▸ **Questions to answer**:
A) In the passage on patent indefiniteness, which earlier Federal Circuit standard did Nautilus replace?
B) Carry on writing the passage on patent indefiniteness, picking up after its final sentence.

▸ **Text passage**:
──────────────────────────────

Order Denying Defendant's Motion For Summary Judgement As To Indefiniteness, Silicon Laboratories, Inc. v. Cresta Technology Corporation. Case No. 14-cv-03227-PSG (Judge Paul S. Grewal)

In one of his most famous dialogues from The Tempest, William Shakespeare's character Prospero draws on the metaphor of the end of a wedding revelry to solemnly comment on the fleeting definiteness of existence.

Our revels now are ended. These our actors,
As I foretold you, were all spirits, and
Are melted into air, into thin air:
And like the baseless fabric of this vision,
The cloud-capp'd tow'rs, the gorgeous palaces,
The solemn temples, the great globe itself,
Yea, all which it inherit, shall dissolve,
And, like this insubstantial pageant faded,
Leave not a rack behind. We are such stuff
As dreams are made on; and our little life
Is rounded with a sleep.

In a completely different vein, in 2014, the Supreme Court ended the existence of the Federal Circuit's previous standard for indefiniteness. Following Nautilus, Inc. v. Biosig Instruments, Inc., claims are indefinite if they "fail to inform, with reasonable certainty, those skilled in the art about the scope of the invention" in light of the specification and prosecution history. Nautilus thus replaced the Federal Circuit's previous "insolubly ambiguous" standard and lowered the hurdle for invalidating patent claims for being indefinite. Shakespeare surely would have appreciated the irony of the Supreme Court essentially ruling that the earlier definiteness standard was itself unclear—much like an "insubstantial pageant faded" whose uncertain boundaries produced claim scope that often "melted into air, into thin air."

──────────────────────────────

[Dataset entries]
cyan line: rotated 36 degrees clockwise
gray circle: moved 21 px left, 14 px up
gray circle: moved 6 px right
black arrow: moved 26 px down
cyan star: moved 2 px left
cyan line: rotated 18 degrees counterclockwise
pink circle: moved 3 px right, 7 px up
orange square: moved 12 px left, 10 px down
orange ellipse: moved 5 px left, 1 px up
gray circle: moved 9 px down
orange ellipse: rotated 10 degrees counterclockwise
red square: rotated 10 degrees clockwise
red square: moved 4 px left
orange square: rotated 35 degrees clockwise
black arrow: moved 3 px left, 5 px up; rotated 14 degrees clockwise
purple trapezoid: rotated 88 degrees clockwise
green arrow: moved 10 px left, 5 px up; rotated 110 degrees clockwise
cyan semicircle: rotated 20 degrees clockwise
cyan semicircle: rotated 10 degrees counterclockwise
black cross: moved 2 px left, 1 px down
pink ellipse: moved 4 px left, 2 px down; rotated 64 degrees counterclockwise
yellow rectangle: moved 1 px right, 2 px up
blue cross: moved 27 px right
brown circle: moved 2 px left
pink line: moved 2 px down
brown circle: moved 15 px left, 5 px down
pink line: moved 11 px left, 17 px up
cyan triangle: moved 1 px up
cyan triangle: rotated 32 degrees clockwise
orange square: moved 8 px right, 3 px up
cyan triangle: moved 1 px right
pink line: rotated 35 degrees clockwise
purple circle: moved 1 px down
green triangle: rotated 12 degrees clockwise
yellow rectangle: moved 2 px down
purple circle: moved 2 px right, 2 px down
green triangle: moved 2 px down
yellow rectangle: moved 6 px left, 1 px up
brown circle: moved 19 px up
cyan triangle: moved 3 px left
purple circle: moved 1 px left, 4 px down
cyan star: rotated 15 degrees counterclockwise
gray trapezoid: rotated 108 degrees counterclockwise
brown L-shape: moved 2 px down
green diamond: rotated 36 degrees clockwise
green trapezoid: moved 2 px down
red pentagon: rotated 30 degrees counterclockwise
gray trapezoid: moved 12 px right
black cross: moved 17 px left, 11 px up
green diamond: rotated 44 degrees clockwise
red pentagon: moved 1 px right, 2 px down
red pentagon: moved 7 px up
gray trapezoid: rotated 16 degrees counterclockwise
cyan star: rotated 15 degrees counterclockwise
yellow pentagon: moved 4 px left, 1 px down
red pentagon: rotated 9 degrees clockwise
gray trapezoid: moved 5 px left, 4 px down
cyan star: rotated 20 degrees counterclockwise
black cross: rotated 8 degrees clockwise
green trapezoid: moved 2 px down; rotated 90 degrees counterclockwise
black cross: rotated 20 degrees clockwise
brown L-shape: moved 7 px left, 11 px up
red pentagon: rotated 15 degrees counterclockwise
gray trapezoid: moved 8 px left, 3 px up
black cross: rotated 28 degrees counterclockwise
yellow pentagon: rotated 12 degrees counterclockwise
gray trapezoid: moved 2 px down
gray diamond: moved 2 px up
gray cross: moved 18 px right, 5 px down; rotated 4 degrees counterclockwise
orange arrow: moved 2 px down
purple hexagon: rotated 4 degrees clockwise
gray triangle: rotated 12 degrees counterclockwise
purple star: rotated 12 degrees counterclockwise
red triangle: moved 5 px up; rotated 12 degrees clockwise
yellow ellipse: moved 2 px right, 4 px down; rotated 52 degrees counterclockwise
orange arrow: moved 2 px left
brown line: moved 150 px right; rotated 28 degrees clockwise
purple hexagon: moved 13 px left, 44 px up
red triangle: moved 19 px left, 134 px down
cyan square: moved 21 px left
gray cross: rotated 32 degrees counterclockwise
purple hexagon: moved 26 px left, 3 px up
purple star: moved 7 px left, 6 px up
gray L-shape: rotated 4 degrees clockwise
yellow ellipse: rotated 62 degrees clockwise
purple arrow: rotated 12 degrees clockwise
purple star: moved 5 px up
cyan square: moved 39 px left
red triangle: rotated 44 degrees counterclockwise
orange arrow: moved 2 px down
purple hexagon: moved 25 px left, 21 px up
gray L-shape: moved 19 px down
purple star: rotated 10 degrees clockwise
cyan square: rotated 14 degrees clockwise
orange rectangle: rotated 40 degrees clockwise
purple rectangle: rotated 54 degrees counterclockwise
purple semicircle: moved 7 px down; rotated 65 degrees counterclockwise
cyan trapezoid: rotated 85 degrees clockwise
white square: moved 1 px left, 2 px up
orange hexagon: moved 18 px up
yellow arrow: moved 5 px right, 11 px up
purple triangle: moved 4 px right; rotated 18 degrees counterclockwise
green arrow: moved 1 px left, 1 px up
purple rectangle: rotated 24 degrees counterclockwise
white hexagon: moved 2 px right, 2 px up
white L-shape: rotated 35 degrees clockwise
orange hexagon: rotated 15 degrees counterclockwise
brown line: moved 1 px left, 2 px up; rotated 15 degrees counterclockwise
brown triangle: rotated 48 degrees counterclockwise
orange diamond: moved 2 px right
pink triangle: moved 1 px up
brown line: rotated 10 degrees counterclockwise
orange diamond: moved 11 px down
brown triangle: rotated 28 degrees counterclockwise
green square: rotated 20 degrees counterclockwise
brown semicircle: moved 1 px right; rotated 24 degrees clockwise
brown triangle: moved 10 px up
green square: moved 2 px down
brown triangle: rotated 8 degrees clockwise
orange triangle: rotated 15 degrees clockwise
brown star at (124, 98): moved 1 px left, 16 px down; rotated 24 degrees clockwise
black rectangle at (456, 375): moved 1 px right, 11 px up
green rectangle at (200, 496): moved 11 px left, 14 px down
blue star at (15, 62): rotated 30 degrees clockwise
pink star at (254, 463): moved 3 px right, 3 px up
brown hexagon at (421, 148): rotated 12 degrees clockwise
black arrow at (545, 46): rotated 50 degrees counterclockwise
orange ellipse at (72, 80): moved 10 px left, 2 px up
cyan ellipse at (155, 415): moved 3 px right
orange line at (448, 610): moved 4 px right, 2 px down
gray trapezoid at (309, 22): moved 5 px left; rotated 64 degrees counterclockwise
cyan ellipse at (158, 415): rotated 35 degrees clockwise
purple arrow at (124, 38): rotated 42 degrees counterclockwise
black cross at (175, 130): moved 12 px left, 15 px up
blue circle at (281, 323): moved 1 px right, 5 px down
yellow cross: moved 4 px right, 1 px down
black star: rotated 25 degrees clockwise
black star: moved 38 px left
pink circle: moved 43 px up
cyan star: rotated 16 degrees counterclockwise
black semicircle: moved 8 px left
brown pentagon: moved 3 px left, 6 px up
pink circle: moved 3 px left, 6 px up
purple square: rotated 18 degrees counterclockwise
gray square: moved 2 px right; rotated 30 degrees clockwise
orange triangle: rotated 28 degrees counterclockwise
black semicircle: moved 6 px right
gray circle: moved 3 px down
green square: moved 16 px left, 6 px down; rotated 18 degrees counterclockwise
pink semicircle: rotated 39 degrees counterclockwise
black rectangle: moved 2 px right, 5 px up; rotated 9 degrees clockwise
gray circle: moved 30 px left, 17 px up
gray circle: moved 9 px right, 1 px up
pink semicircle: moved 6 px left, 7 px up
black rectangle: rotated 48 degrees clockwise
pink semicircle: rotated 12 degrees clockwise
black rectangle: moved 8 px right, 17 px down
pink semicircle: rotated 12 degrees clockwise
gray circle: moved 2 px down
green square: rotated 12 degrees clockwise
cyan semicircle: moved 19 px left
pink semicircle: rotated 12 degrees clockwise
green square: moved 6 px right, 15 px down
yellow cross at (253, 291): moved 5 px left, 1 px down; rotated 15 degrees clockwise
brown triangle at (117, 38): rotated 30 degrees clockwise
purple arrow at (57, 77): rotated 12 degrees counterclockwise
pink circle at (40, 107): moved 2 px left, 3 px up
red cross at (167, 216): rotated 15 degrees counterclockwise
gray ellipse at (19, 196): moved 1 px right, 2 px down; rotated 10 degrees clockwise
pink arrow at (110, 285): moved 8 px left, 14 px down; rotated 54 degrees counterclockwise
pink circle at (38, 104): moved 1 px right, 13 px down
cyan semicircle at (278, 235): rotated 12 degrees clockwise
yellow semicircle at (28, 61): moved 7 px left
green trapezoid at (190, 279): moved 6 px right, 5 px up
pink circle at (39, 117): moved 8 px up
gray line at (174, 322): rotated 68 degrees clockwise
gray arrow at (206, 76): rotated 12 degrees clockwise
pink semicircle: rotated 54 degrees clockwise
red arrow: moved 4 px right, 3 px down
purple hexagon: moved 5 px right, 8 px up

──────────────────────────────

▸ **Responses to the exercise**:
A) The "insolubly ambiguous" standard.

B)
The new Nautilus standard has significantly impacted some cases, as in the 2015 decision from the Federal Circuit in Dow Chemical Co. v. Nova Chemical Corps. (Canada).  There, claims that were not indefinite under the old standard were ruled by the Court of Appeals to be indefinite under the new standard.

However, the new standard also frequently produces an indefiniteness outcome that is identical to what would have been expected prior to Nautilus, perhaps providing a rebuttal to some of Shakespeare's musings on the nature of existence. One case in point is Magistrate Judge Paul Grewal's recent order in Silicon Laboratories, Inc. v. Cresta Technology Corporation, Case No. 14-cv-02337-PSG (N.D. Cal. Mar. 1, 2016), denying Cresta Technology Corp.'s motion for summary judgment as to indefiniteness.

Claims 1 and 11 of U.S. Patent No. 6,137,372 asserted in Silicon Laboratories cover methods for operating a wireless communication system with two capacitance circuits. Each of these claims includes a limitation of achieving a "relatively linear" circuit behavior for the second capacitance circuit over a selected frequency range. CrestaTech argued that the claims are indefinite because they fail to teach a person of ordinary skill how to determine whether circuit behavior is "relatively linear."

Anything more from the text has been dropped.